(PROBLEM DETAILS): Render the material below as a Markdown table with the columns Row and Text. Give each line its own row, numbered in order, and leave out blank lines.

(RECORDS TO USE):

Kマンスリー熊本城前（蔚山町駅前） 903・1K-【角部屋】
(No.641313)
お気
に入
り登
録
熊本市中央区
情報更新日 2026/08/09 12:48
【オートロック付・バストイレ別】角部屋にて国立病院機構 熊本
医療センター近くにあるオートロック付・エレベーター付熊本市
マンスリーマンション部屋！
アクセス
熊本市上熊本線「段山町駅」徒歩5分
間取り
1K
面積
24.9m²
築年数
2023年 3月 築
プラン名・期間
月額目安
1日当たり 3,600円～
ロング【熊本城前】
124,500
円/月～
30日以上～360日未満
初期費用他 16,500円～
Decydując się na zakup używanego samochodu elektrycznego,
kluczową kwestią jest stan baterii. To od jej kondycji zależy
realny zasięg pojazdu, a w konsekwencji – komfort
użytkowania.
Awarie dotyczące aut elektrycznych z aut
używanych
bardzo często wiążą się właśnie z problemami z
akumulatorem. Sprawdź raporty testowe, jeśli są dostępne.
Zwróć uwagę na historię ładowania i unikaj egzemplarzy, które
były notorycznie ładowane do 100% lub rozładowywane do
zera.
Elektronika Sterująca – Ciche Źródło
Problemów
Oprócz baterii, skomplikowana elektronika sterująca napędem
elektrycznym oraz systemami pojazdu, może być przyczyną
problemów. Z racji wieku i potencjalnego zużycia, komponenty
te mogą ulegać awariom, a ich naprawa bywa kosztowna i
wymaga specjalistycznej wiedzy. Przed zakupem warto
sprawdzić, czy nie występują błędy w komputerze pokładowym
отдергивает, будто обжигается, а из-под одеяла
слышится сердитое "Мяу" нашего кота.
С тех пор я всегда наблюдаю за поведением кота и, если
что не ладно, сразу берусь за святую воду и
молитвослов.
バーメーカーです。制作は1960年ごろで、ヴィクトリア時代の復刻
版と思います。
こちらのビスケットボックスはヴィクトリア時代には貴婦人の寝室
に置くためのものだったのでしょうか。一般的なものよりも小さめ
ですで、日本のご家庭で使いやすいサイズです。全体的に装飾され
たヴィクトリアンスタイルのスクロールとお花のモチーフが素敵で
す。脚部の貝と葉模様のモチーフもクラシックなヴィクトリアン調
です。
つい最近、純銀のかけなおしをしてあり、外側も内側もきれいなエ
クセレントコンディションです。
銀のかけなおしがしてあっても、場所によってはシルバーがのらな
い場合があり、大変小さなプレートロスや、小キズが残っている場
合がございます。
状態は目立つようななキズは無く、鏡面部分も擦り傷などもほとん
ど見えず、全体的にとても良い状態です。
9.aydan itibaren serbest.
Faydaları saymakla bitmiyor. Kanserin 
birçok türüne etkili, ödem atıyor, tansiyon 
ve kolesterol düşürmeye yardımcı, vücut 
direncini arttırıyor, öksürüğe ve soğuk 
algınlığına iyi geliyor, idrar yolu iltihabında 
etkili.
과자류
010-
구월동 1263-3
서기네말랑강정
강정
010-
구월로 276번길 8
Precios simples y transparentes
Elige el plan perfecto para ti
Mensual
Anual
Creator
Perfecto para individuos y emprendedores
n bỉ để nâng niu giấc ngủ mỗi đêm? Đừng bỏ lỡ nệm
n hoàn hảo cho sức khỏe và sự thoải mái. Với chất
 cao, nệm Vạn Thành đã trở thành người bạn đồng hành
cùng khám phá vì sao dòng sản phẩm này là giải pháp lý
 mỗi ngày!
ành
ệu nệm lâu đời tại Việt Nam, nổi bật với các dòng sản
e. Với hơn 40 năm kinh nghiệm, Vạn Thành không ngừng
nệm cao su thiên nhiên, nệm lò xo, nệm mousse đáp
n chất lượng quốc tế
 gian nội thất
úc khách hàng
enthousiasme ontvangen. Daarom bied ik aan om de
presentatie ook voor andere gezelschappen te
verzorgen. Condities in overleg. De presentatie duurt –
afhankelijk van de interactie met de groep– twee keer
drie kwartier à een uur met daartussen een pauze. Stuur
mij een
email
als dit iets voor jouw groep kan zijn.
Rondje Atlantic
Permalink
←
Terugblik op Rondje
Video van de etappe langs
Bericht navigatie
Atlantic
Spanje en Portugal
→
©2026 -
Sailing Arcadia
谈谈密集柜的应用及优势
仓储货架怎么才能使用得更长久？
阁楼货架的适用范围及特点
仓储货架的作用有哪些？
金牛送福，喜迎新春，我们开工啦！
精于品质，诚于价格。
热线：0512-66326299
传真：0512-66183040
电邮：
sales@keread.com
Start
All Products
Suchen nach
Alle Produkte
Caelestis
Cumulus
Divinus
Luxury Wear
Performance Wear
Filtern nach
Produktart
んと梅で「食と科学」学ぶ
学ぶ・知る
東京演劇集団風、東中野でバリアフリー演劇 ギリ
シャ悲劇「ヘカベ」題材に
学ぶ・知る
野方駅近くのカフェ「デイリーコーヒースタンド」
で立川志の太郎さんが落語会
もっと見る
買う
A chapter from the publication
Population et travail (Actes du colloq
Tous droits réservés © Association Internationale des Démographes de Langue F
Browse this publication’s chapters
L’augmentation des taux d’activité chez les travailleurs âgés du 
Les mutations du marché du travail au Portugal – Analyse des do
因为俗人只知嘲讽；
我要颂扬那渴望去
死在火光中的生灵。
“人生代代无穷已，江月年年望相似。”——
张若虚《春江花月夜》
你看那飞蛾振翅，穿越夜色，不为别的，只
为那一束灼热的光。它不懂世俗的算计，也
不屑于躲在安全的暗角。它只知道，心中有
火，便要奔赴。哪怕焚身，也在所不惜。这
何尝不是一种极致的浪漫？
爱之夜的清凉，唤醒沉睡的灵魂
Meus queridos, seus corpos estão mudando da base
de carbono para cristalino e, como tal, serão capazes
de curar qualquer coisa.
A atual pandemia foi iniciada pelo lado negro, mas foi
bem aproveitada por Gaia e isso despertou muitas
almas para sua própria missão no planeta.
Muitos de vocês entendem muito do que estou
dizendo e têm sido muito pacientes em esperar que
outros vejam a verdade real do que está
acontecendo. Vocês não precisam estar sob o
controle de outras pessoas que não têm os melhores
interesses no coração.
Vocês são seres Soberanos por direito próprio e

(ANSWER SECTION):
| Row | Text |
|---|---|
| 1 | Kマンスリー熊本城前（蔚山町駅前） 903・1K-【角部屋】 |
| 2 | (No.641313) |
| 3 | お気 |
| 4 | に入 |
| 5 | り登 |
| 6 | 録 |
| 7 | 熊本市中央区 |
| 8 | 情報更新日 2026/08/09 12:48 |
| 9 | 【オートロック付・バストイレ別】角部屋にて国立病院機構 熊本 |
| 10 | 医療センター近くにあるオートロック付・エレベーター付熊本市 |
| 11 | マンスリーマンション部屋！ |
| 12 | アクセス |
| 13 | 熊本市上熊本線「段山町駅」徒歩5分 |
| 14 | 間取り |
| 15 | 1K |
| 16 | 面積 |
| 17 | 24.9m² |
| 18 | 築年数 |
| 19 | 2023年 3月 築 |
| 20 | プラン名・期間 |
| 21 | 月額目安 |
| 22 | 1日当たり 3,600円～ |
| 23 | ロング【熊本城前】 |
| 24 | 124,500 |
| 25 | 円/月～ |
| 26 | 30日以上～360日未満 |
| 27 | 初期費用他 16,500円～ |
| 28 | Decydując się na zakup używanego samochodu elektrycznego, |
| 29 | kluczową kwestią jest stan baterii. To od jej kondycji zależy |
| 30 | realny zasięg pojazdu, a w konsekwencji – komfort |
| 31 | użytkowania. |
| 32 | Awarie dotyczące aut elektrycznych z aut |
| 33 | używanych |
| 34 | bardzo często wiążą się właśnie z problemami z |
| 35 | akumulatorem. Sprawdź raporty testowe, jeśli są dostępne. |
| 36 | Zwróć uwagę na historię ładowania i unikaj egzemplarzy, które |
| 37 | były notorycznie ładowane do 100% lub rozładowywane do |
| 38 | zera. |
| 39 | Elektronika Sterująca – Ciche Źródło |
| 40 | Problemów |
| 41 | Oprócz baterii, skomplikowana elektronika sterująca napędem |
| 42 | elektrycznym oraz systemami pojazdu, może być przyczyną |
| 43 | problemów. Z racji wieku i potencjalnego zużycia, komponenty |
| 44 | te mogą ulegać awariom, a ich naprawa bywa kosztowna i |
| 45 | wymaga specjalistycznej wiedzy. Przed zakupem warto |
| 46 | sprawdzić, czy nie występują błędy w komputerze pokładowym |
| 47 | отдергивает, будто обжигается, а из-под одеяла |
| 48 | слышится сердитое "Мяу" нашего кота. |
| 49 | С тех пор я всегда наблюдаю за поведением кота и, если |
| 50 | что не ладно, сразу берусь за святую воду и |
| 51 | молитвослов. |
| 52 | バーメーカーです。制作は1960年ごろで、ヴィクトリア時代の復刻 |
| 53 | 版と思います。 |
| 54 | こちらのビスケットボックスはヴィクトリア時代には貴婦人の寝室 |
| 55 | に置くためのものだったのでしょうか。一般的なものよりも小さめ |
| 56 | ですで、日本のご家庭で使いやすいサイズです。全体的に装飾され |
| 57 | たヴィクトリアンスタイルのスクロールとお花のモチーフが素敵で |
| 58 | す。脚部の貝と葉模様のモチーフもクラシックなヴィクトリアン調 |
| 59 | です。 |
| 60 | つい最近、純銀のかけなおしをしてあり、外側も内側もきれいなエ |
| 61 | クセレントコンディションです。 |
| 62 | 銀のかけなおしがしてあっても、場所によってはシルバーがのらな |
| 63 | い場合があり、大変小さなプレートロスや、小キズが残っている場 |
| 64 | 合がございます。 |
| 65 | 状態は目立つようななキズは無く、鏡面部分も擦り傷などもほとん |
| 66 | ど見えず、全体的にとても良い状態です。 |
| 67 | 9.aydan itibaren serbest. |
| 68 | Faydaları saymakla bitmiyor. Kanserin  |
| 69 | birçok türüne etkili, ödem atıyor, tansiyon  |
| 70 | ve kolesterol düşürmeye yardımcı, vücut  |
| 71 | direncini arttırıyor, öksürüğe ve soğuk  |
| 72 | algınlığına iyi geliyor, idrar yolu iltihabında  |
| 73 | etkili. |
| 74 | 과자류 |
| 75 | 010- |
| 76 | 구월동 1263-3 |
| 77 | 서기네말랑강정 |
| 78 | 강정 |
| 79 | 010- |
| 80 | 구월로 276번길 8 |
| 81 | Precios simples y transparentes |
| 82 | Elige el plan perfecto para ti |
| 83 | Mensual |
| 84 | Anual |
| 85 | Creator |
| 86 | Perfecto para individuos y emprendedores |
| 87 | n bỉ để nâng niu giấc ngủ mỗi đêm? Đừng bỏ lỡ nệm |
| 88 | n hoàn hảo cho sức khỏe và sự thoải mái. Với chất |
| 89 |  cao, nệm Vạn Thành đã trở thành người bạn đồng hành |
| 90 | cùng khám phá vì sao dòng sản phẩm này là giải pháp lý |
| 91 |  mỗi ngày! |
| 92 | ành |
| 93 | ệu nệm lâu đời tại Việt Nam, nổi bật với các dòng sản |
| 94 | e. Với hơn 40 năm kinh nghiệm, Vạn Thành không ngừng |
| 95 | nệm cao su thiên nhiên, nệm lò xo, nệm mousse đáp |
| 96 | n chất lượng quốc tế |
| 97 |  gian nội thất |
| 98 | úc khách hàng |
| 99 | enthousiasme ontvangen. Daarom bied ik aan om de |
| 100 | presentatie ook voor andere gezelschappen te |
| 101 | verzorgen. Condities in overleg. De presentatie duurt – |
| 102 | afhankelijk van de interactie met de groep– twee keer |
| 103 | drie kwartier à een uur met daartussen een pauze. Stuur |
| 104 | mij een |
| 105 | email |
| 106 | als dit iets voor jouw groep kan zijn. |
| 107 | Rondje Atlantic |
| 108 | Permalink |
| 109 | ← |
| 110 | Terugblik op Rondje |
| 111 | Video van de etappe langs |
| 112 | Bericht navigatie |
| 113 | Atlantic |
| 114 | Spanje en Portugal |
| 115 | → |
| 116 | ©2026 - |
| 117 | Sailing Arcadia |
| 118 | 谈谈密集柜的应用及优势 |
| 119 | 仓储货架怎么才能使用得更长久？ |
| 120 | 阁楼货架的适用范围及特点 |
| 121 | 仓储货架的作用有哪些？ |
| 122 | 金牛送福，喜迎新春，我们开工啦！ |
| 123 | 精于品质，诚于价格。 |
| 124 | 热线：0512-66326299 |
| 125 | 传真：0512-66183040 |
| 126 | 电邮： |
| 127 | sales@keread.com |
| 128 | Start |
| 129 | All Products |
| 130 | Suchen nach |
| 131 | Alle Produkte |
| 132 | Caelestis |
| 133 | Cumulus |
| 134 | Divinus |
| 135 | Luxury Wear |
| 136 | Performance Wear |
| 137 | Filtern nach |
| 138 | Produktart |
| 139 | んと梅で「食と科学」学ぶ |
| 140 | 学ぶ・知る |
| 141 | 東京演劇集団風、東中野でバリアフリー演劇 ギリ |
| 142 | シャ悲劇「ヘカベ」題材に |
| 143 | 学ぶ・知る |
| 144 | 野方駅近くのカフェ「デイリーコーヒースタンド」 |
| 145 | で立川志の太郎さんが落語会 |
| 146 | もっと見る |
| 147 | 買う |
| 148 | A chapter from the publication |
| 149 | Population et travail (Actes du colloq |
| 150 | Tous droits réservés © Association Internationale des Démographes de Langue F |
| 151 | Browse this publication’s chapters |
| 152 | L’augmentation des taux d’activité chez les travailleurs âgés du  |
| 153 | Les mutations du marché du travail au Portugal – Analyse des do |
| 154 | 因为俗人只知嘲讽； |
| 155 | 我要颂扬那渴望去 |
| 156 | 死在火光中的生灵。 |
| 157 | “人生代代无穷已，江月年年望相似。”—— |
| 158 | 张若虚《春江花月夜》 |
| 159 | 你看那飞蛾振翅，穿越夜色，不为别的，只 |
| 160 | 为那一束灼热的光。它不懂世俗的算计，也 |
| 161 | 不屑于躲在安全的暗角。它只知道，心中有 |
| 162 | 火，便要奔赴。哪怕焚身，也在所不惜。这 |
| 163 | 何尝不是一种极致的浪漫？ |
| 164 | 爱之夜的清凉，唤醒沉睡的灵魂 |
| 165 | Meus queridos, seus corpos estão mudando da base |
| 166 | de carbono para cristalino e, como tal, serão capazes |
| 167 | de curar qualquer coisa. |
| 168 | A atual pandemia foi iniciada pelo lado negro, mas foi |
| 169 | bem aproveitada por Gaia e isso despertou muitas |
| 170 | almas para sua própria missão no planeta. |
| 171 | Muitos de vocês entendem muito do que estou |
| 172 | dizendo e têm sido muito pacientes em esperar que |
| 173 | outros vejam a verdade real do que está |
| 174 | acontecendo. Vocês não precisam estar sob o |
| 175 | controle de outras pessoas que não têm os melhores |
| 176 | interesses no coração. |
| 177 | Vocês são seres Soberanos por direito próprio e |